Communications to mailboxes that are monitored by delegates should be marked as “private” or “confidential” to ensure that only the owner – not the delegate – will view the email communication. And on the receiving end, the owner should instruct the delegate that any email messages marked as “private” or “confidential” are not to be opened. This can help to maintain the integrity of the email communications between the sender and the recipients of mail inboxes managed by delegates.

Sometimes there are more delegates than who are actually listed in the permissions/delegate list. If this is the case then some cleanup may be in order. An administrator should check if the “Default” and “Anonymous” entries exist and, if so, is the “Anonymous” entry set to “none”.

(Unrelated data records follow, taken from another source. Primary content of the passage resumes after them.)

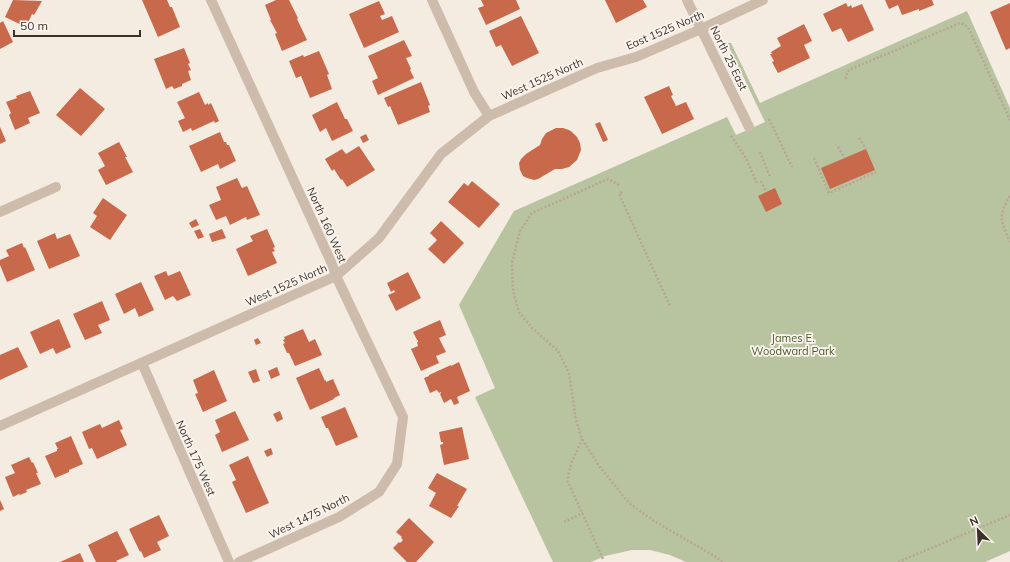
<svg xmlns="http://www.w3.org/2000/svg" width="1010" height="562" viewBox="0 0 1010 562" font-family="Mulish,sans-serif">
  <rect width="100%" height="100%" fill="#f4ebe1"/>
  <path fill="#b8c4a0" d="M967 11 1010 108V551L985 562H686L670 555 650 550H632L605 556 591 562H553L475 397 495 388 459 305 514 211 727 117 736 135 765 122 729 47 728 43H731L760 103Z"/>
  <path fill="#c8694b" d="M13 0 42 1 34 15 32 14 26 27 5 17Z
    M142 0H167L170 7H172L180 27 158 37Z
    M276 0H289L298 18 297 19 307 40 282 51 275 34 277 33 270 20H271L265 5Z
    M481 0H516L520 9 486 25 478 8 484 6Z
    M605 0H643L647 7 616 23Z
    M885 0H932L934 5 919 11V9L902 15 898 5 889 9Z
    M379 1 385 14 380 16 382 20 392 16 399 32 364 48 349 14Z
    M846 3 848 7 851 5 852 8 862 4 874 30 848 42 841 28 832 32 823 14Z
    M1010 3V48L1006 50 990 12Z
    M521 16 539 53 512 66 501 45 496 47 489 31Z
    M3 21 13 42 0 49V23Z
    M804 24 812 41 804 45 810 58 778 73 772 62 774 61 770 54H772L771 52 781 46 777 38Z
    M404 40 412 56 406 58 411 69 410 70 414 78 378 95 372 81 378 78 368 56Z
    M184 48 190 63 188 64 191 70 188 71 191 80 182 84V86L174 89 172 86 166 89 154 59Z
    M319 51 329 74 327 75 332 89 310 98 301 76 296 78 289 61 303 55 304 57Z
    M421 82 430 105 428 106 430 112 398 125 390 106 388 107 384 98Z
    M669 86 673 95 671 96 676 106 686 102 694 119 662 134 644 97Z
    M80 88 105 109 81 136 56 115Z
    M30 91 40 113 28 118 30 123 15 130 9 115 11 113 6 102 17 98 16 96Z
    M199 92 205 105 208 103V105L211 103 219 121 215 123 214 121 192 131 191 128 183 132 178 121 185 118 177 102Z
    M337 102 345 119H347L353 131 332 141 326 128 320 132 312 115Z
    M600 122 608 140 603 142 595 124Z
    M0 127 6 141 0 144Z
    M556 128H563L569 130 572 132 577 137 580 143 581 150 577 160 569 167 562 169H555L538 179 534 180 527 178 523 176 520 170 519 163 521 159 526 154 540 145 542 139 546 133Z
    M220 132 224 142H226L227 145H229L236 161 220 169 218 164 201 172 189 146Z
    M366 134 369 140 363 143 360 137Z
    M119 142 127 157H125L133 172 106 185 98 170 105 166 98 153Z
    M359 146 375 170 347 187 342 179 341 180 334 169 332 171 325 159 342 149 346 154Z
    M866 149 875 170 830 189 821 168Z
    M237 178 242 188 247 186 260 215 247 220 246 217 230 225 226 216 216 220 209 205 221 200 216 187Z
    M472 181 500 204 479 228 448 202 464 183 468 186Z
    M775 188 782 204 766 212 758 196Z
    M103 198 127 215 110 240 90 227 97 216 93 213Z
    M196 219 199 225 192 228 189 223Z
    M441 221 464 243 444 264 428 249 437 240 430 233Z
    M200 229 204 237 198 239 194 231Z
    M222 229 226 238 212 242 209 234Z
    M267 229 275 247 273 248 275 251 272 252 277 263 248 276 236 249 253 241 250 236Z
    M55 233 57 239 70 234 80 256 49 269 37 241Z
    M22 243 24 248 25 247 35 270 7 282 0 265V260L9 256 6 250Z
    M166 271 168 276 180 271 191 295 177 301 173 296 165 300 154 276Z
    M408 272 421 298 396 311 388 295 395 292 394 290 391 292 387 283Z
    M141 282 154 310 139 317 135 308 124 314 115 294Z
    M102 301 110 320 98 325 102 333 85 340 73 314Z
    M59 319 71 347 56 354 53 348 40 354 30 332Z
    M440 320 446 335 439 338 446 352 436 356 439 363 421 371 411 349 418 346 417 342H418V340H417L413 332Z
    M303 329 309 342 315 339 322 355 295 366 289 353H287L283 344 285 343 283 340 285 339 284 337Z
    M258 338 261 343 256 345 254 340Z
    M18 347 28 367 0 380V355Z
    M459 362 470 391 457 397 459 403 454 405 451 399 444 403 440 394 441 393V392L439 393 437 390 430 393 424 378 429 376V375L451 365V366Z
    M277 367 280 375 271 379 268 371Z
    M319 368 325 381 326 380V382L333 379 340 395 334 398V399L310 410 296 378Z
    M256 369 260 381 253 383 248 372Z
    M214 370 227 401 203 412 195 394 198 393 193 380Z
    M345 407 358 437 336 446 328 428H326L321 417Z
    M235 411 249 440 222 452 215 435 220 432 215 420Z
    M280 411 283 419 277 422 273 414Z
    M119 420 123 429 120 430 127 445 97 459 92 448 89 449 82 432 100 424 102 428Z
    M462 427 469 459 444 465 440 445 443 444V442H441L439 432Z
    M71 436 83 464 69 470V472L55 478 45 456 57 451V449H58L55 443Z
    M271 448 273 454 267 457 264 451Z
    M248 456 269 503 246 513 232 482 236 480 229 465Z
    M29 457 32 463 33 462 38 473H36L41 484 26 490 27 492 20 495 19 494 13 497 5 477 15 473 11 465Z
    M437 473 467 489 457 506H459L451 518 429 506 436 493 428 488Z
    M0 500 4 509 0 511Z
    M159 515 169 536 157 542 161 550 144 558 141 551 140 552 129 529Z
    M409 518 434 542 416 562H407L393 548 399 542 400 543 403 540 401 538 402 537 396 532Z
    M117 531 129 555 116 561 117 562H96L88 545Z
    M80 553 84 562H60Z"/>
  <g fill="none" stroke-linecap="round" stroke-linejoin="round">
    <path stroke="#b9a596" stroke-width="2.5" stroke-dasharray="2 2" stroke-linecap="butt" d="M846 79 847 72 851 69 960 23 968 27 1010 120
      M769 119 792 167
      M731 136 746 158 757 183
      M859 138 866 149
      M838 147 845 158
      M760 152 770 177
      M814 158 829 193 876 172
      M761 181 766 192
      M619 185 608 179 532 213 520 231 512 263 513 291 519 312 532 328 558 351 569 373 576 420 582 439 600 467 629 503 654 521 716 557 722 562
      M622 192 619 194 670 306
      M1010 196C997 218 1001 220 1010 242
      M582 439C577 451 567 469 568 482L603 559
      M564 522 583 513
      M898 562 1010 515"/>
    <path stroke="#cdbbac" stroke-width="10" d="M211 0 332 264 336 276 403 417 397 464 379 492 339 517 239 562
      M432 0 474 92 489 116
      M687 0 749 127
      M0 212 56 187
      M142 363 229 562
      M0 426 336 276 379 238 441 154 489 116 597 68 636 57 701 29 763 0"/>
  </g>
  <g text-anchor="middle" stroke-width="3.5" stroke-linejoin="round" paint-order="stroke">
    <g font-size="11" fill="#3b302b" stroke="#fbf5ee">
      <text transform="translate(665 30) rotate(-23)" y="4">East 1525 North</text>
      <text transform="translate(729 58) rotate(64)" y="4">North 25 East</text>
      <text transform="translate(542 79) rotate(-24)" y="4">West 1525 North</text>
      <text transform="translate(327 225) rotate(66)" y="4">North 160 West</text>
      <text transform="translate(286 285) rotate(-24)" y="4">West 1525 North</text>
      <text transform="translate(196 458) rotate(66)" y="4">North 175 West</text>
      <text transform="translate(309 516) rotate(-26)" y="4">West 1475 North</text>
    </g>
    <g font-size="11" fill="#4a5a2e" stroke="#fbf5ee">
      <text x="793" y="342">James E.<tspan x="793" dy="13">Woodward Park</tspan></text>
    </g>
  </g>
  <g transform="translate(978 530) rotate(336)" stroke="#fbf5ee" stroke-width="3" paint-order="stroke">
  <path d="M0-3L7 15L0 10L-7 15Z" fill="#3b302b"/>
  <text y="-6" font-size="11" font-weight="bold" text-anchor="middle" fill="#3b302b">N</text>
  </g>
  <path d="M14 30v6h126v-6" fill="none" stroke="#3b302b" stroke-width="2"/>
  <text x="20" y="30" font-size="12" fill="#3b302b" stroke="#fbf5ee" stroke-width="3" paint-order="stroke">50 m</text>
</svg>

Sometimes during a server migration mailbox folders such as calendars or inboxes that were previously accessed by delegates are no longer viewable by those delegates. One solution is to remove the delegates through the owner’s account and then re-add the same delegate. If the delegate still cannot view the owner’s folders then an administrator should go to the Exchange Advanced tab and click Mailbox Rights for both the owner and the delegate. Then verify that the “Associated External Account” permissions box is unchecked and that SELF has “Full Mailbox Access”. A third solution, to the migration problem, is to wait until the mailbox folders have been completely migrated to the new server and then to check the parameters on the Exchange General tab. Select the Delivery Options and then verify that the delegate is listed in the “Send on behalf of” box. If not then add the delegate.

Lastly, sometimes when a user has been granted delegate access they are unable to use Microsoft Outlook web access (OWA) to modify any of the folders for which they have access. An administrator should ensure that full write access has also been granted through OWA to the mailbox that has been delegated. Configuring the delegate as the owner of the mailbox can solve this problem if using Outlook web access.